Aber ich glaube Chinesen sind nicht so schwer zu verstehen. Sie sind das was sie sind und wissen und machen das, was sie gelernt haben. Und wir tun auch nur das, was wir gelernt haben. Wenn ich gelernt habe kritisch mit Problemen umzugehen und alles zu hinterfragen, dann werd ich vermutlich auch so handeln. Wenn ich das nicht gelernt habe und mir niemand vorgelebt hat, wie soll ich ploetzlich derart handeln.

Ein Chinese hat mal ueber Chinesen gesagt, sie sind wie Kakalaken, sie ueberleben alles. Auch wenn ich mich mit der Historie nur sehr grob befasst habe, scheint mir China sehr wandlungsfaehig. Krisen werden immer auch mit Humor genommen. Humor ist hier sehr wichtig und so mancher traditionsbewusste, feingeistige Deutsche wuerde voller Verachtung reissaus nehmen. Rotwein und Sprite schmeckt manch Chinesen eben besser. Je nach Genuss wird gehandelt, nicht fuer irgendein Produkt, einen Hersteller, eine jahrhundertlange Tradition. Manchmal denke ich, der Chinese kann aus allem einen grossen Witz machen und es ist eben seine Art unsere westliche Welt zu hinterfragen. Das ist grossartig. In wieweit er das bewusst macht, will ich nicht beurteilen.
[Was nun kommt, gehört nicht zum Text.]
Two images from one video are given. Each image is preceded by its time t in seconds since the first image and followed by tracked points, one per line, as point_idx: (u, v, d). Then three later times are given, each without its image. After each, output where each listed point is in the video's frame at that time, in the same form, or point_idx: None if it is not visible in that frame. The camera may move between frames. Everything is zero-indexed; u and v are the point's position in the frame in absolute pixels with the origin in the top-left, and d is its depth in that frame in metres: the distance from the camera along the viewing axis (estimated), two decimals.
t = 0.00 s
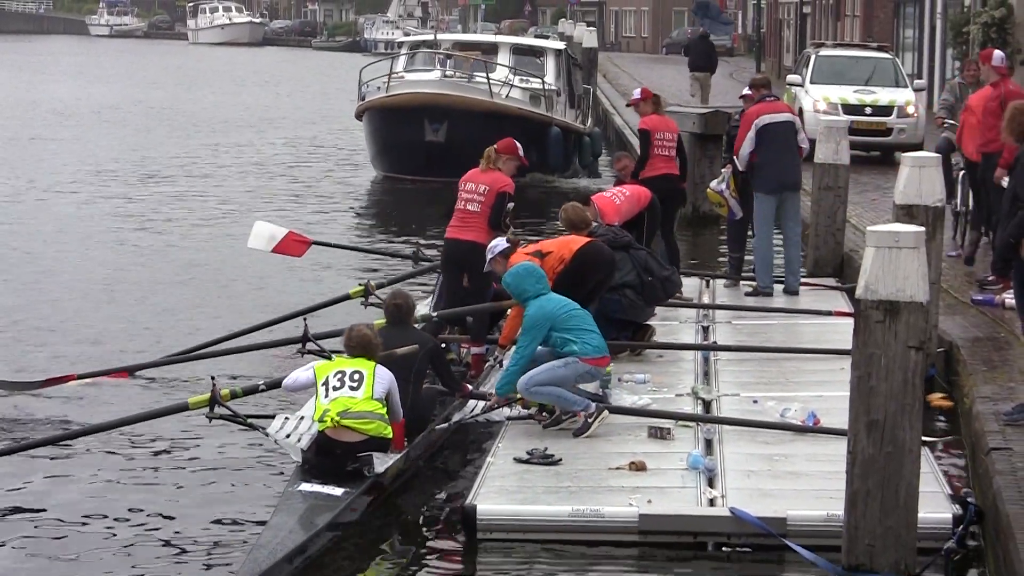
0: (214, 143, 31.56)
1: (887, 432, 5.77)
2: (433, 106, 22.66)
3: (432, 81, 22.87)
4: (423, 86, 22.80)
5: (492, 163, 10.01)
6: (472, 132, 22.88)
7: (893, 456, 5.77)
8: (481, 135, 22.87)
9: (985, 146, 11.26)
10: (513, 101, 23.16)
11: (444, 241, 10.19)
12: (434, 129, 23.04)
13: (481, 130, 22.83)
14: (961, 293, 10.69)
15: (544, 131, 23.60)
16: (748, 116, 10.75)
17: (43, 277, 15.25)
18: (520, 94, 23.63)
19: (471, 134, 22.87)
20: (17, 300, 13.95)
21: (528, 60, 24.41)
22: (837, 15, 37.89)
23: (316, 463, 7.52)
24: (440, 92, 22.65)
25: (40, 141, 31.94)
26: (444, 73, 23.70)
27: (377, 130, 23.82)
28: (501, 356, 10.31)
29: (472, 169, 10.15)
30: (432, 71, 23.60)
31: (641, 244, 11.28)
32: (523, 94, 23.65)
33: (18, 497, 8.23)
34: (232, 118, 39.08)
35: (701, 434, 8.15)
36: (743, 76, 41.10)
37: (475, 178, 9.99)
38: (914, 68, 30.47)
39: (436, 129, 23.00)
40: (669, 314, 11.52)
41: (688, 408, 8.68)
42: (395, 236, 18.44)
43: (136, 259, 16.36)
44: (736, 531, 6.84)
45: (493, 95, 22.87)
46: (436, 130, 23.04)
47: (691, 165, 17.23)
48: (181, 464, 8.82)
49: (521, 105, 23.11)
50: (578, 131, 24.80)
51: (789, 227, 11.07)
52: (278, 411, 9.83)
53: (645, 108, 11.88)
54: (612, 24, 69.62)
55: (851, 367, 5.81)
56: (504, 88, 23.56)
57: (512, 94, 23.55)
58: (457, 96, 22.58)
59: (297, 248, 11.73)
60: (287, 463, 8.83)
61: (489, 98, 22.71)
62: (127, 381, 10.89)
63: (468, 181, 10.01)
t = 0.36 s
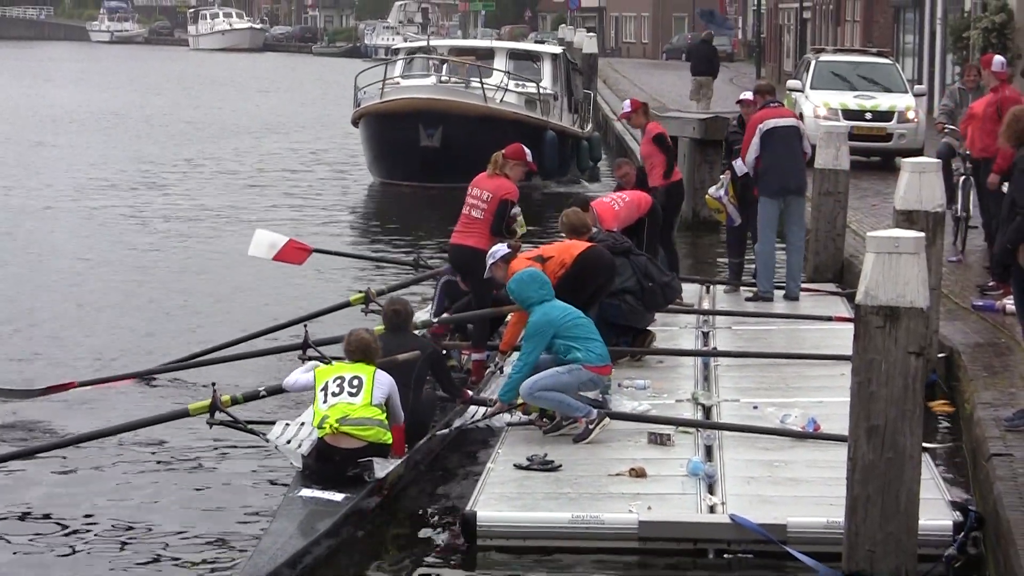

Mir scheint der Deutsche denkt und gruebelt oefter ueber das Leben. Es wird vorausgeplant und abgesichert. Der Chinese lebt das Leben mit all seinen Facetten. Schoen wenn sich beides ergaenzt, nicht ausschliesst.

Oft kommt einem die Frage, warum ist das in China so, warum ist es anders als in westlichen Staaten, grade weil man den Eindruck hat, dass China alle Moeglichkeiten hat, die es auch in den Westelichen Staaten gibt. Der Chinese antwortet dann gern, es sind einfach zu viele Menschen. Und obwohl es wie eine Ausrede klingt, kann ich es nach einem Jahr nachvollziehen. Vielleicht sollte man aber auch nicht in Dimensionen einer Kleingartensparte, sondern eher eines Dschungels denken.